*** Data extracts ***
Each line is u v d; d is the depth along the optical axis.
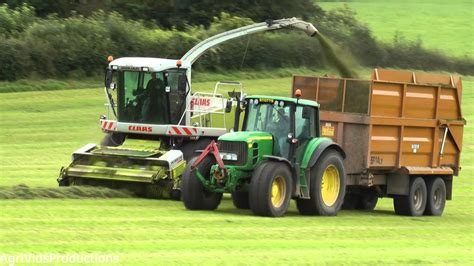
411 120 46.47
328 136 45.91
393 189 46.69
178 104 50.00
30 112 81.38
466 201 54.34
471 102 106.94
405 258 31.47
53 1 111.00
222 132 51.12
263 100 42.03
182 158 45.84
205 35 106.56
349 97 45.41
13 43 89.81
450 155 49.66
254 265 28.36
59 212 37.44
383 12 166.50
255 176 39.69
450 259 31.83
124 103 50.06
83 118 81.06
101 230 33.34
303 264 29.02
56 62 92.75
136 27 103.94
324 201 42.72
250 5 119.12
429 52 129.00
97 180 46.00
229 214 40.62
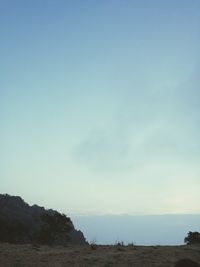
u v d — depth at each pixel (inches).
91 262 680.4
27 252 773.3
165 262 682.8
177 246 880.3
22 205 3496.6
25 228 1899.6
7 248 830.5
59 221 1899.6
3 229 1815.9
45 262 680.4
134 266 657.0
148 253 757.9
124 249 816.3
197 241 1461.6
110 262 679.1
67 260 694.5
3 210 2972.4
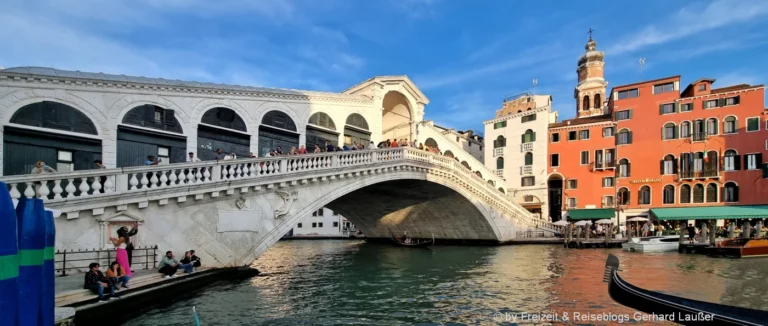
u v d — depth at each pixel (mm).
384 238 38062
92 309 8352
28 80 13625
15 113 13336
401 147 21844
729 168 30609
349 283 14961
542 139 37250
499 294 12578
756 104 30062
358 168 18859
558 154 36656
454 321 9664
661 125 33062
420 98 30062
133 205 12352
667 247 24328
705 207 30359
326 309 10922
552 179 37156
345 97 24500
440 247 30547
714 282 13930
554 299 11695
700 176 31188
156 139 16516
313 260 23328
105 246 11758
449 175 25734
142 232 12500
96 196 11531
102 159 15078
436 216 31469
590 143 35562
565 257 21938
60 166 14211
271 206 15609
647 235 30125
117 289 9516
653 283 13750
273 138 20656
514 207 31203
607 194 34656
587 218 33781
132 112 15938
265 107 20391
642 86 34000
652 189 32938
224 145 18656
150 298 10289
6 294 5586
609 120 35156
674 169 32375
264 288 13422
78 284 9562
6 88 13227
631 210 33438
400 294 12867
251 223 15008
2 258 5566
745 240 21672
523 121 38531
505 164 39344
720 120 31094
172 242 13133
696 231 28266
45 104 13969
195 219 13711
*** End of Data extracts ***
#### [Task prompt]
Where a line in the entries holds "depth", copy that line.

#### [Exercise response]
Each line is u v d; d is the depth along the optical axis.
u v d — depth at each pixel (inches).
u v d — depth at each pixel (mm).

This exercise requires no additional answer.